Review of JWL’s A Guide to English Pronunciation for Users of English as a Foreign Language

Oslo, Bergen, Tromsö: Universitetsforlaget. 1969.

This detailed and originally-minded treatment of English phonetics was evidently written with the needs of Scandinavian university students particularly in mind. It is hardly a book for beginners in the subject: the term ‘phoneme’, for example, although the reader will encounter it here and there throughout the book, is only very briefly explained and sparsely illustrated, while the expression ‘a case of phonemic neutralization’ is used without explanation as early as page 3. The transcription used is [as in Gimson’s Introduction 1] , except that Gimson’s /u:/ is replaced by the symbol /o:/, which is allegedly less confusing for Scandinavians. The main emphasis is always on British RP, though there are frequent references to ‘General American’ pronunciation. The student’s task is lightened by helpful comparisons with the phonetics of Danish, Swedish and Norwegian.

The book has ten chapters: (1) Consonants, (2) Vowels, (3) Transcription, (4) Gradation, (5) Rhythm, (6) Intonation, (7) Orthography, (8) Models of Pronunciation, (9) Intonation Reading Practice, (10) Passages for Reading and Transcription. It will be seen that theoretical material and practical exercises are both accorded plenty of space, the latter predominating over the former as the learner progresses through the book. Seven appendices deal with (A) Comparative Vowel Diagrams, (B) Key to Gradation Exercises, (C) Key to Intonation Exercises, (D) Key to Sounds and Spellings Exercises, (E) Model Transcription, (F) Bibliography, and (G) Nonsense Words for Dictation.

Professor Lewis has many fresh observations to make on English phonetics, showing himself in no way content just to repeat what others have said. Perhaps the most valuable innovations are his articulatory classification of /l/ and /r/ as ‘contractives’, lateral and longitudinal respectively, and his redesigning of the familiar vowel quadrilateral. The latter has been given extra grid lines so that it shows seven degrees of opening and seven degrees of tongue advancement, while still being based on Jones’ cardinal vowels. Thus in the vertical scale a ‘semi-half-close’ line is located between close and half-close, a ‘mid’ line between half-close and half-open, and a ‘semi-half-open’ line between half-open and open. It is further prescribed that vowel points may be plotted only on grid lines or half way between them, so that overly precise plottings are ruled out. Lip position is shown by placing the vowel symbol in a square (spread) or a circle (rounded). Vowel diagrams of this kind are shown for primary and secondary cardinal vowels and for the vowels of RP, General American, the Scandinavian languages, and (relegated to their appendix) Finnish, French, German, Italian, Spanish, and Russian.

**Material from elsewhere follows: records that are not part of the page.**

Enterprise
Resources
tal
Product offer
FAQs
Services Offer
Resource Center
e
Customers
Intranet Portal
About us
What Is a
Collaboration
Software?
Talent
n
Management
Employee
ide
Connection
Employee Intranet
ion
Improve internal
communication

The chapters on gradation (weak forms) and intonation, too, illustrate Professor Lewis's originally-minded approach. The former seems to this reviewer the more successful. Intonation in general is a notoriously difficult subject to learn and teach, and the intonation of English in particular is really too complex to be treated adequately in a mere twenty pages. The range of tunes described here is considerably greater than the practical selection to which O’Connor and Arnold devoted a whole book 2. An inevitable result of so brief a treatment is that some tunes and tune symbols are only partly or misleadingly explained. Thus on page 60 the ‘level-level’ tone (shown thus, "Cheerio everybody!) surely requires the first level tone be higher than the second (we might show this as 'Cheeri-'o everybody!) – but Professor Lewis forgets to mention that this is so. Doubling a tone mark denotes that the tone ‘exhibits a pitch range wider than is normal relative to its situation’ (p. 61): what is the learner to make of the doubled LEVEL tone which occurs four examples later? One can hardly give a level tone wider pitch range!

The Scandinavian countries being England’s foremost linguistic colonies, their speakers of English as a foreign language have for long outshone all others in their ability to pronounce English in a reasonably native-like way. This book seems likely to increase their lead.

1 A.C. Gimson, Introduction to the Pronunciation of English (Edward Arnold, 1962).

2 J.D. O’Connor and G. F. Arnold, Intonation of Colloquial English (Longmans, 1961).